Even if Web3.0 is years off it It seems likely that sooner or later 'the internet' will start delving deeper into our images and their current metadata. Google images currently does not read EXIF data nor IPTC descriptions, Flickr can read EXIF but does not allow search by that info apart from images taken with the same type of camera. It's obvious that at some point google, if not someone else using their own sources, will add "map these results by geographic location" "display only images tagged with the IPTC Author : Jane Doe" etc. Right now is a fine time to think about what you tag each of your images with, do you bother to set the clock on your camera to the correct time and date? Do you leave the author and contact fields blank because none of the microstock sites use them? If you can geotag then do it, if you can't then evaluate if it adds any sort of value to the images you take and consider that when buying future hardware and software.
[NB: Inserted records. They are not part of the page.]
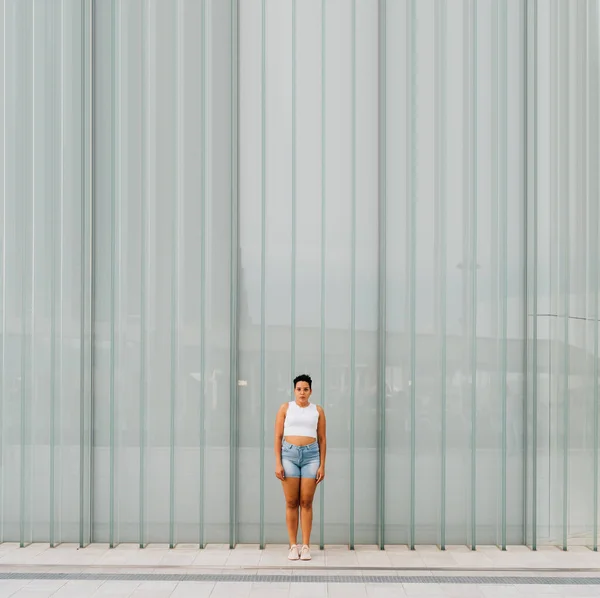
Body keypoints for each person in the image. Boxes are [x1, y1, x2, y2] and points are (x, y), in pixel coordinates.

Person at [274, 374, 326, 561]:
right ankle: (292, 546)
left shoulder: (317, 410)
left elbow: (322, 439)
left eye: (305, 389)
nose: (302, 392)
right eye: (299, 389)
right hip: (289, 455)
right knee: (291, 502)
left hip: (311, 456)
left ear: (310, 391)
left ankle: (305, 546)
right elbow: (278, 436)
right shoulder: (285, 408)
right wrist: (278, 462)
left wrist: (322, 465)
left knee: (306, 501)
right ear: (294, 390)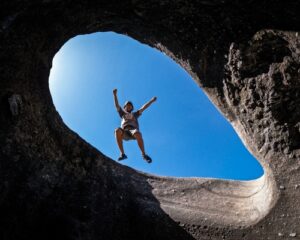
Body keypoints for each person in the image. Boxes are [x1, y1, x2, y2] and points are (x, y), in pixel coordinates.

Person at [113, 88, 157, 163]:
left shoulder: (135, 114)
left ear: (132, 108)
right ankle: (122, 154)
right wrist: (115, 95)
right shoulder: (122, 113)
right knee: (117, 130)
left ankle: (144, 155)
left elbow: (143, 107)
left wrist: (151, 101)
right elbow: (117, 105)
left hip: (133, 131)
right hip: (124, 132)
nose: (129, 106)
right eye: (127, 105)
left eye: (130, 106)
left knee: (137, 133)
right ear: (125, 107)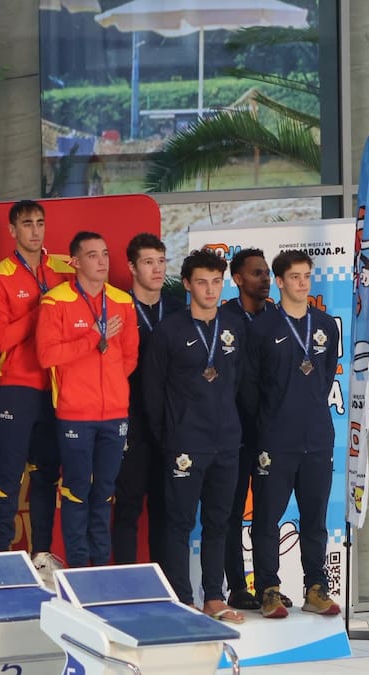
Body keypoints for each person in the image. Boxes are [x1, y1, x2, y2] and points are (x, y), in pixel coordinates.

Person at [143, 250, 247, 623]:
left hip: (226, 443)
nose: (210, 290)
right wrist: (169, 436)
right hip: (184, 445)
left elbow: (239, 383)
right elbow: (152, 392)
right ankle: (182, 599)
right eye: (202, 282)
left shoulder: (234, 326)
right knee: (179, 523)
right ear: (187, 285)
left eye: (216, 282)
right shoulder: (168, 330)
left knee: (218, 522)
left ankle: (214, 597)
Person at [246, 249, 341, 619]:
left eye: (307, 276)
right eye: (295, 277)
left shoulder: (326, 325)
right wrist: (268, 424)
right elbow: (251, 386)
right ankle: (269, 588)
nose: (302, 283)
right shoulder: (263, 328)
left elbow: (326, 371)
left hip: (317, 437)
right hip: (275, 439)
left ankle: (316, 589)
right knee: (267, 519)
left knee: (315, 518)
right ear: (280, 281)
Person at [36, 231, 138, 568]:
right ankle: (79, 567)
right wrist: (93, 338)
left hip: (113, 412)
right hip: (75, 413)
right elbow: (48, 355)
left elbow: (129, 357)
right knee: (77, 489)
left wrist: (109, 384)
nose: (102, 261)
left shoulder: (122, 300)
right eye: (93, 255)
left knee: (105, 491)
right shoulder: (55, 301)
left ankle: (101, 565)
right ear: (75, 262)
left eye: (105, 253)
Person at [0, 200, 74, 581]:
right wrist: (44, 307)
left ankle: (41, 553)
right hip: (17, 387)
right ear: (12, 231)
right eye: (27, 224)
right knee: (7, 474)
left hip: (56, 386)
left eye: (40, 223)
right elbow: (2, 339)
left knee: (46, 474)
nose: (35, 231)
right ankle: (0, 556)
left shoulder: (63, 270)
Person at [219, 248, 291, 612]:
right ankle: (236, 587)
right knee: (231, 512)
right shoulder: (224, 318)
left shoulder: (278, 316)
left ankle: (268, 586)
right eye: (257, 273)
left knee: (267, 512)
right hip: (233, 433)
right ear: (238, 279)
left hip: (271, 432)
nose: (265, 279)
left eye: (266, 273)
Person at [112, 233, 184, 567]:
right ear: (131, 267)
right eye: (148, 262)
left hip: (170, 420)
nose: (156, 270)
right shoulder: (119, 308)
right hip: (131, 418)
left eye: (161, 261)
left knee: (166, 507)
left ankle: (168, 587)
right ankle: (125, 585)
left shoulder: (177, 309)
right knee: (127, 505)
A few years down the line we won't be searching for "Author:Jane Doe", we will have a URI which describes Jane and all her work will be tagged with that (if she wants to share that information). Searching for an individual's pictures on a certain subject will be a lot easier and much less ambiguous, not open to confusion with anyone else who shares the same name. Jane will be able to separate her personal photos from work with a different pseudonym URI

As data becomes better organised then it will become easier to find stock images located anywhere online. Quality photography has always been vital, and quality will become even more important than the agency or website the images are represented by or the marketing done to promote them.